SELECTED EXTRACT.
= = = =

Back 🎁10 REGEX PATTERNS EVERY SCRAPER MUST KNOW🚀 02 Feb, 2026

🟢 1️⃣ Extract Numbers (Basic but Essential)

\d+

✅ Matches

123
9999

🔥 Use Case

Prices
Counts
IDs

🧠 “Bas number chahiye”

🔵 2️⃣ Extract Decimal Numbers (Ratings, Scores)

\d+\.\d+

✅ Matches

4.5
3.9

🔥 Use Case

Product ratings
Scores
Measurements

🟡 3️⃣ Extract Price (₹, $, €)

[₹$€]\s?\d+(,\d+)*

✅ Matches

₹14,999
$1,299
€999

🔥 Use Case

E-commerce scraping

🟠 4️⃣ Extract Total Reviews ⭐

(\d+(,\d+)?)\s+Reviews

✅ Matches

1,234 Reviews
45 Reviews

🔥 Use Case

Flipkart / Amazon review counts

🧠 Group 1 = actual number

🔴 5️⃣ Extract Product ID from URL

/p/(itm[0-9A-Za-z]+)

✅ Matches

/p/itmABC123

🔥 Use Case

Unique product identification

🟣 6️⃣ Extract URLs

https?://[^\s]+

✅ Matches

https://example.com
http://site.in/page

🔥 Use Case

Crawling
Link extraction

🟤 7️⃣ Extract Email IDs

[a-zA-Z0-9._%+-]+@[a-zA-Z0-9.-]+\.[a-zA-Z]{2,}

✅ Matches

support@flipkart.com
info@test.co.in

🔥 Use Case

Contact scraping
Lead generation

⚫ 8️⃣ Extract Phone Numbers (India)

= = = =

RAW RECORDS.
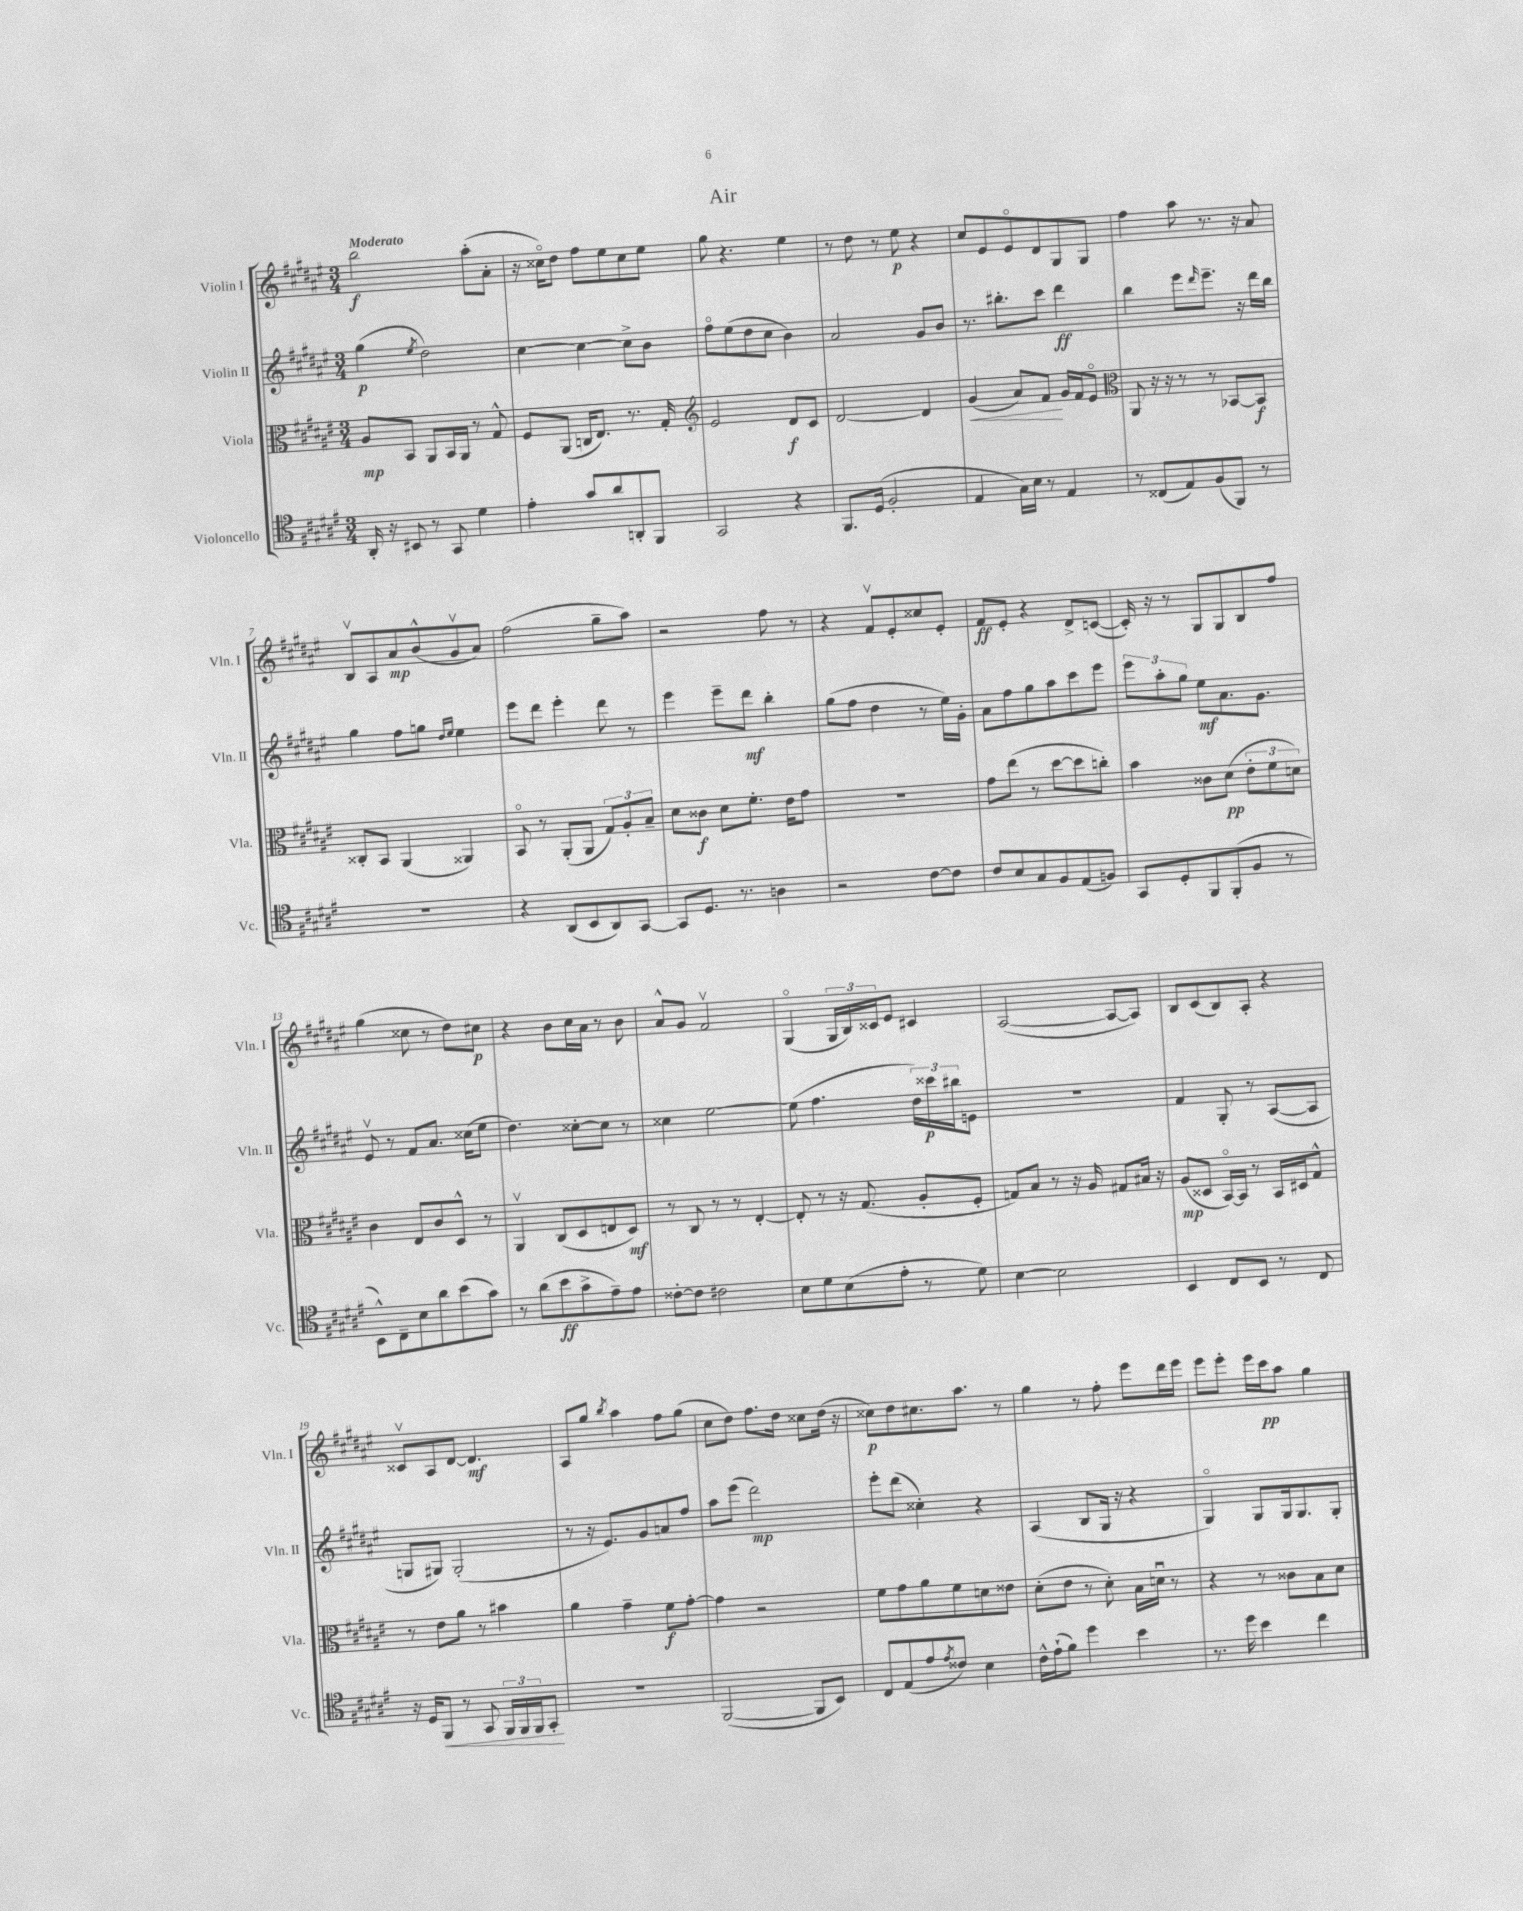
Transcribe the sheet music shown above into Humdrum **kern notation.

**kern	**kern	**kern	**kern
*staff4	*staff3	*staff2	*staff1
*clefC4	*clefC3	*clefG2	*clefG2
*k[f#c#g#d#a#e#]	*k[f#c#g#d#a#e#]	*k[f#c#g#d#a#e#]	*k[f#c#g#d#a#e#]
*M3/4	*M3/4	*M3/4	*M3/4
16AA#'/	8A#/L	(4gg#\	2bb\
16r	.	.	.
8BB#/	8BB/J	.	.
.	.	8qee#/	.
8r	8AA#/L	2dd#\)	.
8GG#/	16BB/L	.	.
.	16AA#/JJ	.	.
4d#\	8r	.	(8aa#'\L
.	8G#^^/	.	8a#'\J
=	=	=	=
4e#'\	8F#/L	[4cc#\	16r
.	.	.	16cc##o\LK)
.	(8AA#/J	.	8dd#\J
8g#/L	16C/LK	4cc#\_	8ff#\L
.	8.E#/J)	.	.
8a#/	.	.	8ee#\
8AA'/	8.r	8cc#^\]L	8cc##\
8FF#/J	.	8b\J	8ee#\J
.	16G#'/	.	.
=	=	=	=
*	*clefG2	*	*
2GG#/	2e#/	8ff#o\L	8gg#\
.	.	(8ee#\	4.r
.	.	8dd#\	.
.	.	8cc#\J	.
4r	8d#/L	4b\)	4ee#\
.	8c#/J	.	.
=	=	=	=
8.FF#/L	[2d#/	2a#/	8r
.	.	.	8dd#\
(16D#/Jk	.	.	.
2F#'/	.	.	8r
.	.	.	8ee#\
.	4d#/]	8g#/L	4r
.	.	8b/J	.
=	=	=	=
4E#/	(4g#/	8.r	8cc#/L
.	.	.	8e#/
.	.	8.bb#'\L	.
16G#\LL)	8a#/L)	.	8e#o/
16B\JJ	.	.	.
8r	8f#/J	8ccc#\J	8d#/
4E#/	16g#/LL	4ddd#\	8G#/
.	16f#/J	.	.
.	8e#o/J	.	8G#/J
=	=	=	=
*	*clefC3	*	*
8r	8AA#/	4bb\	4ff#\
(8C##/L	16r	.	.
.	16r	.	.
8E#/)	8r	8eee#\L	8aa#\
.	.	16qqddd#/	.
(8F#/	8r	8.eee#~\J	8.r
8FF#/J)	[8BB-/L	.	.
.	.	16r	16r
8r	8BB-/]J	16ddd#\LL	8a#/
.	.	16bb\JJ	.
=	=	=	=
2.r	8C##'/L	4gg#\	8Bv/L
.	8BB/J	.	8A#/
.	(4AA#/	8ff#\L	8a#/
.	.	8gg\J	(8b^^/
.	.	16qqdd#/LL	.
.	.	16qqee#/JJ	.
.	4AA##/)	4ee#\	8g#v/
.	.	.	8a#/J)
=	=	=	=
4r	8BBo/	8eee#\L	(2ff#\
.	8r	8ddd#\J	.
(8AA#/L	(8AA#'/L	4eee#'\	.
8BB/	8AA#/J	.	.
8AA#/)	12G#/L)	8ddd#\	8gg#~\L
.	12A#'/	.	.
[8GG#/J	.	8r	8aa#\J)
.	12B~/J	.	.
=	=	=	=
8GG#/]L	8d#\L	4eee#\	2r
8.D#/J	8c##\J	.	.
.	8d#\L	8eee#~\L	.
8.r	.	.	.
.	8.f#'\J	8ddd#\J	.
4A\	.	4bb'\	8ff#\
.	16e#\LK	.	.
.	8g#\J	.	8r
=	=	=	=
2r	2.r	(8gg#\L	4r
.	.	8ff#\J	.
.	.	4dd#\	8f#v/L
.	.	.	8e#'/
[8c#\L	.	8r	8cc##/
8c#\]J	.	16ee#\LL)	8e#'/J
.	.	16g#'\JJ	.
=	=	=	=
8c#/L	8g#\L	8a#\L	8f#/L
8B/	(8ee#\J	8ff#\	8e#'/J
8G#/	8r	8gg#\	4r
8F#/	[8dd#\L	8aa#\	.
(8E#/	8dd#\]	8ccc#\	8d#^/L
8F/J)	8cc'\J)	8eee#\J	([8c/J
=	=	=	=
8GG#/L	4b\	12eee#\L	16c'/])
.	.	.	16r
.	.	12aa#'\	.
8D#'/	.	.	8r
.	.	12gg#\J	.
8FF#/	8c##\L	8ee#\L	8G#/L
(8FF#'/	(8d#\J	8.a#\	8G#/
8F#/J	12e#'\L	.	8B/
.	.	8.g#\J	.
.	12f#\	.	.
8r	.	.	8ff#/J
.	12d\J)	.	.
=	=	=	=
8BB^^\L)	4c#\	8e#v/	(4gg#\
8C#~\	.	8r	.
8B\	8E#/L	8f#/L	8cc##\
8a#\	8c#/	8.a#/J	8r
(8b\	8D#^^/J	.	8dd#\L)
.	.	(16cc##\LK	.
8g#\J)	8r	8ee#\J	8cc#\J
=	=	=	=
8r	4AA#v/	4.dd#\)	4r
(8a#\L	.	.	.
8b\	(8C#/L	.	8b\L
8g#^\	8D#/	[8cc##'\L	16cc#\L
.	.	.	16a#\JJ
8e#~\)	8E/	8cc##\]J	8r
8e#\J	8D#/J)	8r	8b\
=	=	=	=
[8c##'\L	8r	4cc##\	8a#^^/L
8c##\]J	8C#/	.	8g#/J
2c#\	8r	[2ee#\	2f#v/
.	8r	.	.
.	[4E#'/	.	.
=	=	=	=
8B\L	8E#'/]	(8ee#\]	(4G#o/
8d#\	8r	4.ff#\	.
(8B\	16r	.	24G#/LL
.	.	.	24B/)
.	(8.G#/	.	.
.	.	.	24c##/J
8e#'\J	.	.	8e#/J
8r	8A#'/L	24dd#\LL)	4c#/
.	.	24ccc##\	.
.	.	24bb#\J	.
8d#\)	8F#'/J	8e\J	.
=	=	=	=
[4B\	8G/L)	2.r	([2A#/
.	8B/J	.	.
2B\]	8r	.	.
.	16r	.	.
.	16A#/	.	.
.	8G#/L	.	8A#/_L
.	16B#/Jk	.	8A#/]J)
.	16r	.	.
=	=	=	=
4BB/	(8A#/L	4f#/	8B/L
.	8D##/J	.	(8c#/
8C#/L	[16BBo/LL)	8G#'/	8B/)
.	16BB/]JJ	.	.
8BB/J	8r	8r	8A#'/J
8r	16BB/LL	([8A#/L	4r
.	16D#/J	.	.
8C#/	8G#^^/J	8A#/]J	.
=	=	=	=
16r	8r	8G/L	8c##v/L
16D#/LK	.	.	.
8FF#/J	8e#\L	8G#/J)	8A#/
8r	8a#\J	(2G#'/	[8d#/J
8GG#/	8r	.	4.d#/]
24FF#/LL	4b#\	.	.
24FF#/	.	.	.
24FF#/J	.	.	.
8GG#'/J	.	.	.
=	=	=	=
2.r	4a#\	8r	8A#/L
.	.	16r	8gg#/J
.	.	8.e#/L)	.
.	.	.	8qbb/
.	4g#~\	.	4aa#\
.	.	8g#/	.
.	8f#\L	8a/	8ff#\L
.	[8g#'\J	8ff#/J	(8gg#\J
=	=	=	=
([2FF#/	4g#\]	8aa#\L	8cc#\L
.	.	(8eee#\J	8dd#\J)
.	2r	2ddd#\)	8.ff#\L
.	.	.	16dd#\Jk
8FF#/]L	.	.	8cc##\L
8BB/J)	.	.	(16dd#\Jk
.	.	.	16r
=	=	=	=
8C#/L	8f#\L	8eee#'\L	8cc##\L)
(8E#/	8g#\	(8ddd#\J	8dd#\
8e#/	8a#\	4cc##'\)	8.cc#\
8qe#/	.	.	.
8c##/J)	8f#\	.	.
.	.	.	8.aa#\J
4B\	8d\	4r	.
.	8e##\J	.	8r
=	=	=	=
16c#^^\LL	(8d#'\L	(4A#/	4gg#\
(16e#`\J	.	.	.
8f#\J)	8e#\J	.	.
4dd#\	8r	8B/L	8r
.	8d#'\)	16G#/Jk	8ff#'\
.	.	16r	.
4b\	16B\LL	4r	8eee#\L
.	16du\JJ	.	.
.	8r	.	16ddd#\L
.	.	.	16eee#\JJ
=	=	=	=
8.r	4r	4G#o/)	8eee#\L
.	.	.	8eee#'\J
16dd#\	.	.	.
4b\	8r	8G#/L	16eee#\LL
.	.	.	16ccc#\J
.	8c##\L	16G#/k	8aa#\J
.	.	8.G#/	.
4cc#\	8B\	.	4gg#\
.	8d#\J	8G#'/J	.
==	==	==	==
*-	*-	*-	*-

= = = =

SHORT EXERCISE 1. Check each statement against the regex patterns page and answer yes or no, quoting the words from the page that decide it: (a) the decimal-number pattern is given for product ratings; (b) the price pattern is meant for amounts in pounds; (c) in the review-count pattern, the first group holds the number itself.
SHORT EXERCISE 2. Using the regex patterns page, explain the purpose of pattern 5 and state which part of the URL it captures.
SHORT EXERCISE 3. Continue the regex patterns page from its last heading, "Extract Phone Numbers (India)".

EXPECTED ANSWER 1. (a) Yes: "Product ratings". (b) No: "Extract Price (₹, $, €)". (c) Yes: "Group 1 = actual number".

EXPECTED ANSWER 2. Pattern 5 is used for unique product identification. It captures the part of the URL that follows "/p/": "itm" and the letters and digits after it, as in "/p/itmABC123".

EXPECTED ANSWER 3.
[6-9]\d{9}

✅ Matches

9876543210

🔥 Use Case

Contact pages
Customer support data

🔵 9️⃣ Remove HTML Tags (Cleaning Text)

<[^>]+>

✅ Removes

<b>Hello</b>

Result:

Hello

🔥 Use Case

Clean scraped content
NLP preprocessing

🟢 🔟 Extract Text Between Two Words

start(.*?)end

✅ Matches

start THIS TEXT end

🔥 Use Case

Description extraction
Section scraping

🧠 .*? = lazy match (very important!)

🎯 MASTER CHEAT SHEET (One Look Memory)

\d+           → numbers
\d+\.\d+      → decimals
₹\d+          → prices
Reviews       → review count
/p/(itm...)   → product ID
https?://     → URLs
@             → emails
[6-9]\d{9}    → Indian phones
<[^>]+>       → remove HTML
(.*?)         → extract between

🧠 PRO SCRAPER TIPS

✅ Always use raw strings in Python:

re.search(r"\d+", text)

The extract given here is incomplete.